This post serves as the Video Companion to this video.
This experiment was also featured on Hack a Day!
In this simple experiment you can create potassium chlorate, a powerful oxidizer that finds use in amateur rocketry, a convenient source of oxygen, and the famous "screaming gummy bear" demo (among other things), from common household items with a minimum of effort. The tradeoff is that it's a very inefficient process and yields tend to be very low. Electrolysis is a far superior method, and is something I plan on trying out in the future.
To begin, I measured out 500mL of household bleach. This is about the minimum for this method to produce reasonable (but still quite low) yields. The active ingredient in bleach is sodium hypochlorite, and the higher the concentration in yours the better. Mine was listed as 8.25%.
This solution was then boiled on a hotplate to get rid of most of the water, and to drive the conversion of hypochlorite to chlorate (via a disproportionation reaction, with table salt as a byproduct):
3NaClO == 2NaCl + NaClO3
This only occurs on boiling, so slow evaporation will not work in this experiment. Once crystals start to appear in the liquid, it is time to remove from heat and let cool.
Sodium chlorate is quite soluble, so to recover it and separate it from the sodium chloride it must be converted to potassium chlorate. This can be done with another common household chemical: sodium-free salt alternative. Mine was No Salt brand, which is almost entirely KCl.
NaClO3 + KCl == KClO3 + NaCl
Using 500mL of an 8.25% solution of sodium hypochlorite and the two equations above, I calculated that this reaction should only require 13.3g of KCl to go to completion. Other experimenters have recommended using a saturated solution of KCl that is equal in volume to the boiled bleach solution, so that is what I went with this time. Since my bleach ended up at about 200mL, I needed about 75g of KCl to make a saturated solution. The extra ingredients generally leave a solution of No Salt rather cloudy, so I always filter it before use.
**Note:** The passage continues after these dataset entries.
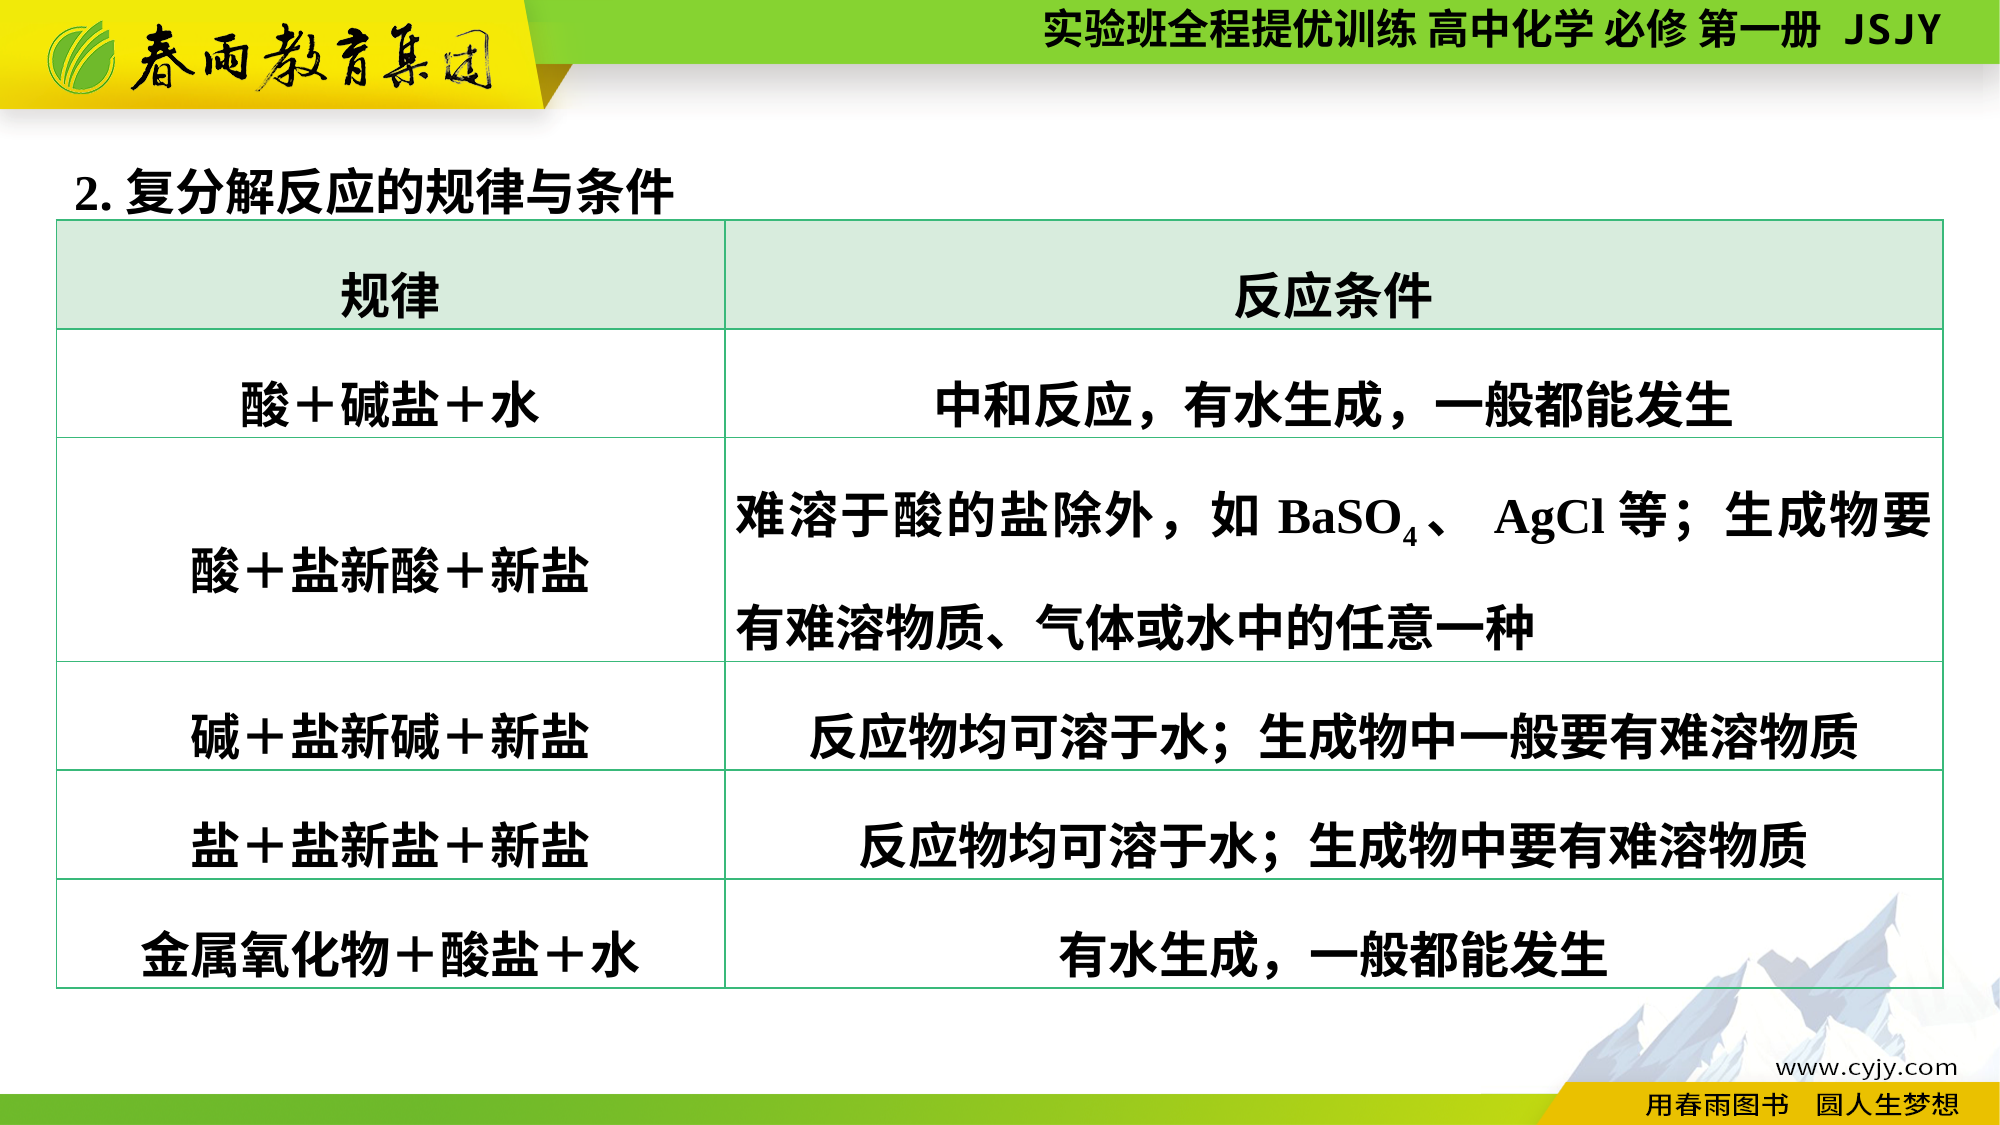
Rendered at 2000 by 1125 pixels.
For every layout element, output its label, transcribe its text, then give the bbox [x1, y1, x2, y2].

picture [0, 0, 2000, 1125]
list 2.复分解反应的规律与条件 [59, 122, 1944, 217]
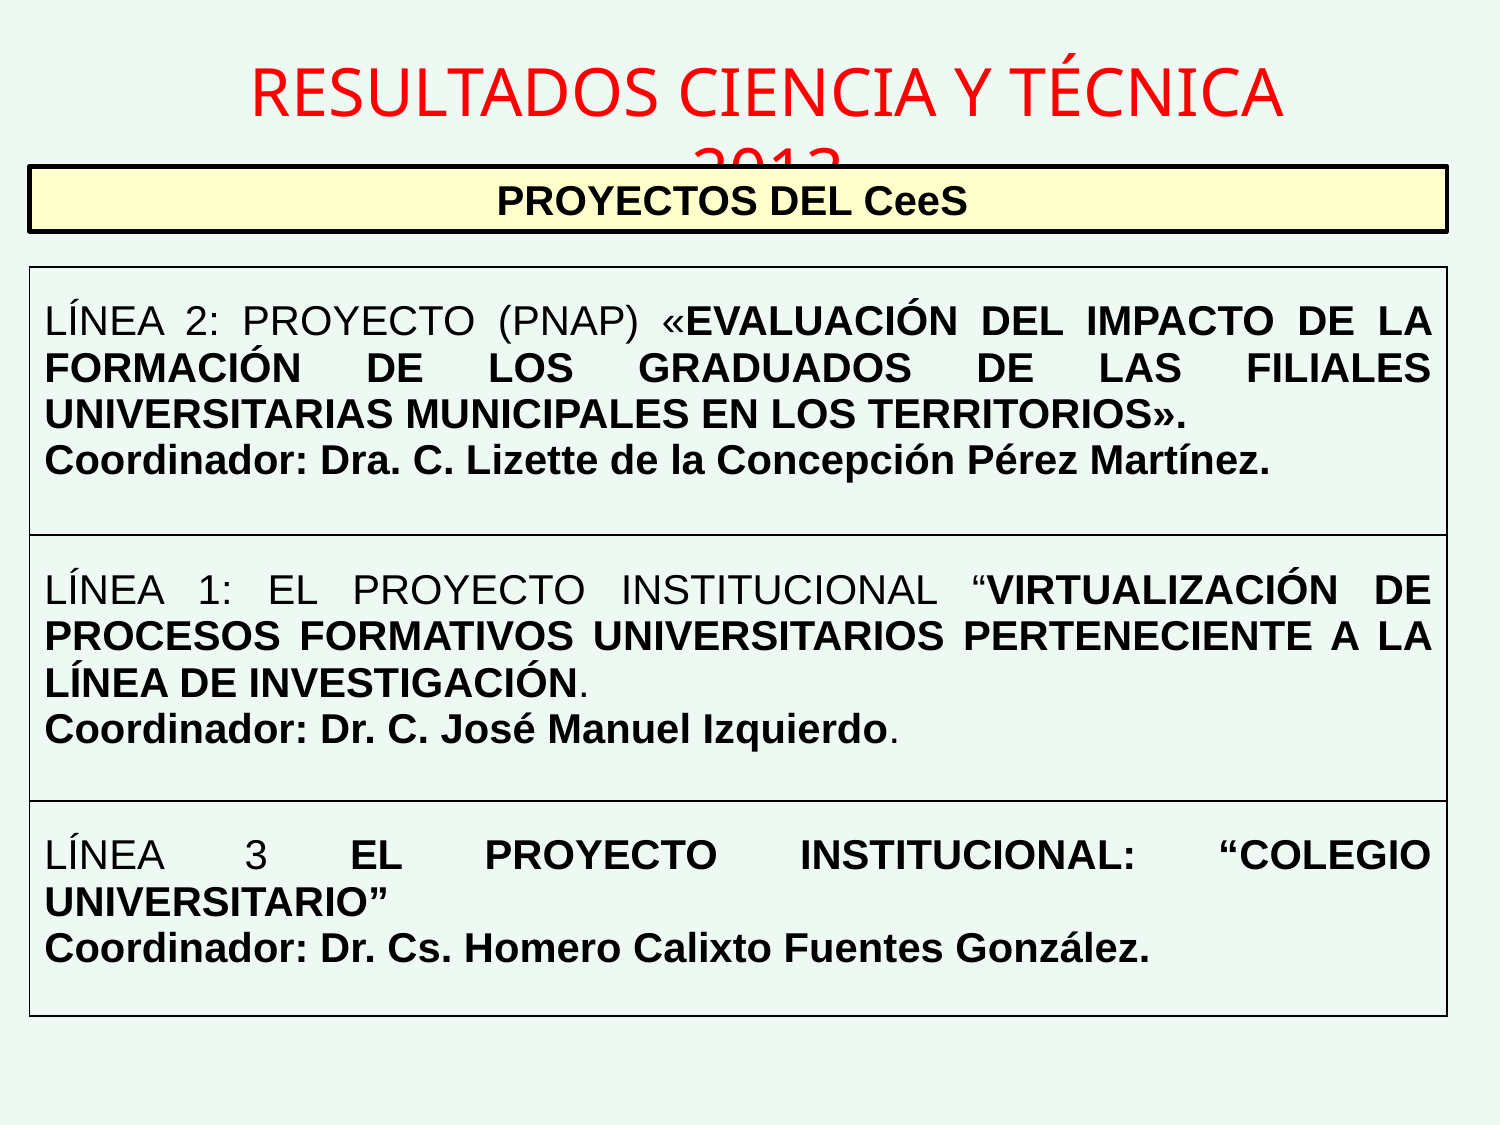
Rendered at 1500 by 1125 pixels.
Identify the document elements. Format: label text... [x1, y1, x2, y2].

text_box PROYECTOS DEL CeeS [29, 166, 1447, 232]
table_cell LÍNEA 1: EL PROYECTO INSTITUCIONAL “VIRTUALIZACIÓN DE PROCESOS FORMATIVOS UNIVERSITARIOS PERTENECIENTE A LA LÍNEA DE INVESTIGACIÓN. Coordinador: Dr. C. José Manuel Izquierdo. [30, 536, 1446, 800]
table_header LÍNEA 2: PROYECTO (PNAP) «EVALUACIÓN DEL IMPACTO DE LA FORMACIÓN DE LOS GRADUADOS DE LAS FILIALES UNIVERSITARIAS MUNICIPALES EN LOS TERRITORIOS». Coordinador: Dra. C. Lizette de la Concepción Pérez Martínez. [30, 268, 1446, 534]
table_cell LÍNEA 3 EL PROYECTO INSTITUCIONAL: “COLEGIO UNIVERSITARIO” Coordinador: Dr. Cs. Homero Calixto Fuentes González. [30, 802, 1446, 1015]
text_box RESULTADOS CIENCIA Y TÉCNICA 2013 [206, 42, 1330, 166]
Next I combined the solutions together. This should precipitate KClO3 crystals immediately, but I did not see any at all! I think the culprit was using that huge excess of KCl solution. This means that there is a lot of extra water around for the products to dissolve in, so even though potassium chlorate is much less soluble there was still enough solution for it to dissolve in. I believe that if I had used the stoichiometric amount of KCl in the minimum amount of water, 13.3g in about 39mL of water at room temperature, I think I would have seen immediate crystallization. Certainly there is room for future experimentation here.
To get crystallization, I put the solution in the lab fridge over night. When I took the beaker out, there was a nice layer of white, plate-like crystals covering the bottom. I was able to recover 9 grams of product this way.
Finally, I wanted to test the product to make sure it was in fact potassium chlorate. There is a simple and exciting test for this - combine some chlorate with half its weight of sugar, and add a drop or two of concentrated sulfuric acid. The mixture crackles and quickly bursts into beautiful lilac flames, making a lot of smoke as well. I tested 1 gram of my pure product combined with 0.5g of sugar, and two drops of acid.